• [EXERCISE BRIEF] Needed from the data below: every line from the one with "岩盤浴やリラクゼーションの充実！" up to and including the one with "vymlouvat zájem", repeated exactly and with nothing else.

- Opening Delimiter -

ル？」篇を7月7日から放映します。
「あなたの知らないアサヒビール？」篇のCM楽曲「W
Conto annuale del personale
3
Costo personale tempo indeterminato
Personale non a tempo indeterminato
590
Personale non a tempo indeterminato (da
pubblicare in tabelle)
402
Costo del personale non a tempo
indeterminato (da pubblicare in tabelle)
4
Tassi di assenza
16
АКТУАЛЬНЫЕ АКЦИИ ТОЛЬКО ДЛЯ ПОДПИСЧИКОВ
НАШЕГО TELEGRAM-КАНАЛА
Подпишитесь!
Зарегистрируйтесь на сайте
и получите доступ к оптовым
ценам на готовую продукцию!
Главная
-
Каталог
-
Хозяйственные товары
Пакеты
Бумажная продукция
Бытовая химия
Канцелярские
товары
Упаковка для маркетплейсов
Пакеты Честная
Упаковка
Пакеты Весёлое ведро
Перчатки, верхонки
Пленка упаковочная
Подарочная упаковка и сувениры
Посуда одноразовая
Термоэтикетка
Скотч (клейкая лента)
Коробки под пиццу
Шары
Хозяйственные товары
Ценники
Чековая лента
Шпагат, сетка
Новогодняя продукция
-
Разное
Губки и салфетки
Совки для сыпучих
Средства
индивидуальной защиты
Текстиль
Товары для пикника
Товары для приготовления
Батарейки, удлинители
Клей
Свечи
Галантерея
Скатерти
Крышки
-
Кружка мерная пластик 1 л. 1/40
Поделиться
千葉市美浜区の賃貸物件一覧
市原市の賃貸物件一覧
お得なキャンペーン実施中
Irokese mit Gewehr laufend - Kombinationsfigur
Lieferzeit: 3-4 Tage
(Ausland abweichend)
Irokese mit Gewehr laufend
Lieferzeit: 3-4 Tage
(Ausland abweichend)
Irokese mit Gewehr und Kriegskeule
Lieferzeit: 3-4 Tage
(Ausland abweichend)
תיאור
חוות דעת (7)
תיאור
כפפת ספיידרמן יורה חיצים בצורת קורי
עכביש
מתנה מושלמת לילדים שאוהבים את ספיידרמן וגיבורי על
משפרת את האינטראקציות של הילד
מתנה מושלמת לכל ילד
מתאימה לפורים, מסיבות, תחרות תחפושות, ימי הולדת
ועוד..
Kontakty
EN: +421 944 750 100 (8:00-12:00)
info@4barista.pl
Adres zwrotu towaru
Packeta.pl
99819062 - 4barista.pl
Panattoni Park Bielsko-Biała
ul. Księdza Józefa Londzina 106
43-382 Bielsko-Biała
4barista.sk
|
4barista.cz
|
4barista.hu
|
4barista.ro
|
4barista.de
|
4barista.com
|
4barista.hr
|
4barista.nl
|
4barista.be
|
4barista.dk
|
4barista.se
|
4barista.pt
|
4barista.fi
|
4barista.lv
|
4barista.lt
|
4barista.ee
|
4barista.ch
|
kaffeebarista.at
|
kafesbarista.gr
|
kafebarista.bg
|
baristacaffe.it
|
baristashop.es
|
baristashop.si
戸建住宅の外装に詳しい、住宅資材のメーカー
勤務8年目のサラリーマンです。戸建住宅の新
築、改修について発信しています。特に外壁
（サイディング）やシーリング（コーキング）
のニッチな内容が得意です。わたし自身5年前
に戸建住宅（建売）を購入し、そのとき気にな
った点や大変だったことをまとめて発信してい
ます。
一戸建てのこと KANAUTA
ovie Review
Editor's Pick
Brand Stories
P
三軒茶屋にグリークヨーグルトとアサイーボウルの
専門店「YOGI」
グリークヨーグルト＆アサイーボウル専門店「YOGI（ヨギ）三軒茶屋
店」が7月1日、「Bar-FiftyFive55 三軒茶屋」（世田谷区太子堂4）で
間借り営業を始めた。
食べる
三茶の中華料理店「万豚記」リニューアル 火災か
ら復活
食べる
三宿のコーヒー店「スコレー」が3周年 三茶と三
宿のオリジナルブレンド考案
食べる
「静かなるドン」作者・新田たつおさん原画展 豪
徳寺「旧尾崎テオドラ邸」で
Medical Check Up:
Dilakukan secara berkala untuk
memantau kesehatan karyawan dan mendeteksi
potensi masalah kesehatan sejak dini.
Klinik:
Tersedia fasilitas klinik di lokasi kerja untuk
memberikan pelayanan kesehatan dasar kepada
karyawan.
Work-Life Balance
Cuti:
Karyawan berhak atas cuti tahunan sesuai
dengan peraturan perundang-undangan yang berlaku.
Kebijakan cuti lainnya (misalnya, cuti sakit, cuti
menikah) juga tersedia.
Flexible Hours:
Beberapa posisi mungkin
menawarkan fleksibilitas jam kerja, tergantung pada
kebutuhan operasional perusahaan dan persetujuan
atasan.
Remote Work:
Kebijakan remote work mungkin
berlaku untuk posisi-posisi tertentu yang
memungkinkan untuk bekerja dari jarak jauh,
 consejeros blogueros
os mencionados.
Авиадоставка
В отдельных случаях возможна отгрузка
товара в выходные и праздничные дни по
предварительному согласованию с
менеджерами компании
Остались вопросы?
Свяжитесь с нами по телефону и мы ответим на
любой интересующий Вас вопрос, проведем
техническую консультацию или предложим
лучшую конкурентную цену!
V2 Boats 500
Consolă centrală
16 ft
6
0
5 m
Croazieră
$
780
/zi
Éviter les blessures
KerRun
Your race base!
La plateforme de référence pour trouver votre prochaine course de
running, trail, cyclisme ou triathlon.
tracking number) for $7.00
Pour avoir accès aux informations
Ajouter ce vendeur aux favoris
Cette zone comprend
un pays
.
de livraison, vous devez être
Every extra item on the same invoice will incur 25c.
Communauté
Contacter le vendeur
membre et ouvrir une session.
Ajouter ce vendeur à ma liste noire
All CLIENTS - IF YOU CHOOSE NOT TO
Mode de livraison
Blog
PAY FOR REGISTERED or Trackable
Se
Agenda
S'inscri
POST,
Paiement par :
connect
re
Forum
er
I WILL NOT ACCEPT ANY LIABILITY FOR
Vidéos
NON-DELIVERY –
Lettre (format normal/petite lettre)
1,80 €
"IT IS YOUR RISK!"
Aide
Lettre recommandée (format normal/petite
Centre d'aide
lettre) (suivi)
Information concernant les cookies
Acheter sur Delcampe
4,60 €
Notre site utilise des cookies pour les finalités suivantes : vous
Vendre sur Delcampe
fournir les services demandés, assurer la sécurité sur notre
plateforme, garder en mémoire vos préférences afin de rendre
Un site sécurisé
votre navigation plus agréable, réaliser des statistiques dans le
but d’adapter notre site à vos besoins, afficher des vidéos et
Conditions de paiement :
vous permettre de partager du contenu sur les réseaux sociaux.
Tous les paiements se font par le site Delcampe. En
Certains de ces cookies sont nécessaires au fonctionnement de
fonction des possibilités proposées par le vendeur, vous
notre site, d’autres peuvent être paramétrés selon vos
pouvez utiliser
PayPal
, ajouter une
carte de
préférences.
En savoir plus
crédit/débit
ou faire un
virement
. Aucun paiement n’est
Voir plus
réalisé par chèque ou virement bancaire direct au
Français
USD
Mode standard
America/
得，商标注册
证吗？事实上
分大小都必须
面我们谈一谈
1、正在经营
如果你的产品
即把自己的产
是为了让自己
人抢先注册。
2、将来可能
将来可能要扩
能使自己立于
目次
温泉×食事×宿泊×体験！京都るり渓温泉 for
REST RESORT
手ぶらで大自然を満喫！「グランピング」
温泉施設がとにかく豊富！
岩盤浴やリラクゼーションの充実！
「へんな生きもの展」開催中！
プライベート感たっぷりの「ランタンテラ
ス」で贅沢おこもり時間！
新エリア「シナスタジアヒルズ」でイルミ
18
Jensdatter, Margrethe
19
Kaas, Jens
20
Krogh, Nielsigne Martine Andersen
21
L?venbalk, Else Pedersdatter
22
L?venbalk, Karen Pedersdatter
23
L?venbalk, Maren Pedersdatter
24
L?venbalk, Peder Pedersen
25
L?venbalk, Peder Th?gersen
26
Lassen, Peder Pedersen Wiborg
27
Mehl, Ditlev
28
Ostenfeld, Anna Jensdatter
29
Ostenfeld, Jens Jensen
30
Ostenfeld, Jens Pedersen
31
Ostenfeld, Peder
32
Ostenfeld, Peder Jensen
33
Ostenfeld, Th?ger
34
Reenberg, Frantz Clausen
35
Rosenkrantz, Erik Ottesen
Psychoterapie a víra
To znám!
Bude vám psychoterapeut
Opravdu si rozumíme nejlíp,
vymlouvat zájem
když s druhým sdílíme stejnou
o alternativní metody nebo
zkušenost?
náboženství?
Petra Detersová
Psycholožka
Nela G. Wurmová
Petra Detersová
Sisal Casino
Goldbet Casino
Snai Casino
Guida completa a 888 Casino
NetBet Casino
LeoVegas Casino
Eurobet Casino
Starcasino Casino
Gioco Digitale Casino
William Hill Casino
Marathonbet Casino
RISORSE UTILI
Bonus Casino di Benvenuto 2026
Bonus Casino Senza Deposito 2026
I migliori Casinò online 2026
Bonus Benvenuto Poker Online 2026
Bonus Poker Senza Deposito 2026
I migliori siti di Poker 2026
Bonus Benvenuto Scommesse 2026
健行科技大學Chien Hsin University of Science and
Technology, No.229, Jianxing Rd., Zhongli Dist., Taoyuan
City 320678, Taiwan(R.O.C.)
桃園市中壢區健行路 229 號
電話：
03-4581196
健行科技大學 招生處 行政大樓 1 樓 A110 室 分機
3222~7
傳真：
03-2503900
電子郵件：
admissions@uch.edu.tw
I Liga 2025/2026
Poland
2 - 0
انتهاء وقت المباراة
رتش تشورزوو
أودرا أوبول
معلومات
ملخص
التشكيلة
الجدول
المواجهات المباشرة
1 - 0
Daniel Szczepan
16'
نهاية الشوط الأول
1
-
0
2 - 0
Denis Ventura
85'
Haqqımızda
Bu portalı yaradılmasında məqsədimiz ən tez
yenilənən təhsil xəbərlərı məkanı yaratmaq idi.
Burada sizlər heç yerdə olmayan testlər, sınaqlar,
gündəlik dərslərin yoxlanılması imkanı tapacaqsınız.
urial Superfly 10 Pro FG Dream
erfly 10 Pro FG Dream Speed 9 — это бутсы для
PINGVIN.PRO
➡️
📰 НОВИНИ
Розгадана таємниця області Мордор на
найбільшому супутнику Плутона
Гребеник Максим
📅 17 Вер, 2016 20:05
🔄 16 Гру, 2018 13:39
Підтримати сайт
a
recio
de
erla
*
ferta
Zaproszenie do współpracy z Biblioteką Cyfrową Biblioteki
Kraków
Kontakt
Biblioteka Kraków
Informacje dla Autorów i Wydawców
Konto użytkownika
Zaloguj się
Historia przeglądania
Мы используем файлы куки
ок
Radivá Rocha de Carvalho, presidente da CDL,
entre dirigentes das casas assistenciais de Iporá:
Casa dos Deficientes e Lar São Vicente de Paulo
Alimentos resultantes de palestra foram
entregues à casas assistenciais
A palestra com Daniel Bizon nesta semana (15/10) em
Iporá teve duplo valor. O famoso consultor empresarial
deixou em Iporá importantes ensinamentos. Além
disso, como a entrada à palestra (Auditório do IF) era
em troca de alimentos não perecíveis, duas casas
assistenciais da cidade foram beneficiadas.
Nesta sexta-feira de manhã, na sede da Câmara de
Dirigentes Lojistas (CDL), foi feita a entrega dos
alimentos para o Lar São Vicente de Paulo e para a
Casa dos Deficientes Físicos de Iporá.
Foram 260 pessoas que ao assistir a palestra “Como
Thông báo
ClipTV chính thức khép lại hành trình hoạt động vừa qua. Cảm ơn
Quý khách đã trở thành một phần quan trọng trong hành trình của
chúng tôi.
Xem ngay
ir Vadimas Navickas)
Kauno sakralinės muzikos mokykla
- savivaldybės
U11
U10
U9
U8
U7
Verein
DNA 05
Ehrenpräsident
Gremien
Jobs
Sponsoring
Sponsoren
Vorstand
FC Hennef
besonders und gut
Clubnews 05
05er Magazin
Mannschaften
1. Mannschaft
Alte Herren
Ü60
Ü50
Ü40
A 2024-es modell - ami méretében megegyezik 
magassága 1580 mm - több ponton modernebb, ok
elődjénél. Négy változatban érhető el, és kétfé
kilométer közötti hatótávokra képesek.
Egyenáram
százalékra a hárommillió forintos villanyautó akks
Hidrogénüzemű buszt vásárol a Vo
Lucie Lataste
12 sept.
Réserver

- Closing Delimiter -

• [ANSWER AREA]
岩盤浴やリラクゼーションの充実！
「へんな生きもの展」開催中！
プライベート感たっぷりの「ランタンテラ
ス」で贅沢おこもり時間！
新エリア「シナスタジアヒルズ」でイルミ
18
Jensdatter, Margrethe
19
Kaas, Jens
20
Krogh, Nielsigne Martine Andersen
21
L?venbalk, Else Pedersdatter
22
L?venbalk, Karen Pedersdatter
23
L?venbalk, Maren Pedersdatter
24
L?venbalk, Peder Pedersen
25
L?venbalk, Peder Th?gersen
26
Lassen, Peder Pedersen Wiborg
27
Mehl, Ditlev
28
Ostenfeld, Anna Jensdatter
29
Ostenfeld, Jens Jensen
30
Ostenfeld, Jens Pedersen
31
Ostenfeld, Peder
32
Ostenfeld, Peder Jensen
33
Ostenfeld, Th?ger
34
Reenberg, Frantz Clausen
35
Rosenkrantz, Erik Ottesen
Psychoterapie a víra
To znám!
Bude vám psychoterapeut
Opravdu si rozumíme nejlíp,
vymlouvat zájem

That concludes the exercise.